Quand on est jeune, les premiers alcools avec lesquels on fricote sont ceux qui donnent un bon bang for the buck en situation de dance floor : vodka-orange, rhum-cola et, à l’occasion, quelque chose de plus sérieux comme un zombie ou un long island iced tea. Puis, on se tourne vers la vraie culture cocktail. On achète du vermouth artisanal. On découvre le campari et on défend son amour d’un bon Old -Fashioned. Avec le temps, on développe un goût pour des alcools au caractère plus intimiste, qui se révèlent lentement au creux du verre.

Dans mon bar, on retrouve bien des choses, mais surtout des bourbons, de la vodka et du scotch. Depuis un an, je découvre le cognac. J’ai d’ailleurs reçu une bébé bouteille de Rémy Martin V.S.O.P. (79$ pour 750 ml à la SAQ) que j’ai goûté cette semaine.

C’est Pierette Trichet, première femme maître de chai, qui est derrière les assemblages de la maison Rémy Martin et sa gamme de cognacs d’appellation d’origine contrôlée (A.O.C.). Ils se distinguent surtout par la qualité des raisins, par le type de chêne des fûts où ils vieillissent, et par leur double distillation.

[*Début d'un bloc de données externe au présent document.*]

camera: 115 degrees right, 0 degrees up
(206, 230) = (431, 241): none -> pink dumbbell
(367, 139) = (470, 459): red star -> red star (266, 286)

J’ai goûté le V.S.O.P. de la maison de deux façons : nature et en mode cocktail. Parce que même les « alcools de réflexion » peuvent faire la fête! On l’aimera avec un peu de gingembre frais et de thé vert froid, on l’allongera de soda ou de limonade maison. Mais c’est nature que je le préfère. Il a une si belle couleur de feu, il est presque dommage de la diluer! En bouche, des notes de réglisse noire et de vanille nous prennent par les sentiments en nous rappelant les arômes de l’enfance. Puis, c’est le fruit qui se révèle, avec des notes de nectarine et d’abricot mûrs.

On prend son temps. On sirote. On apprivoise. C’est ça, le cognac.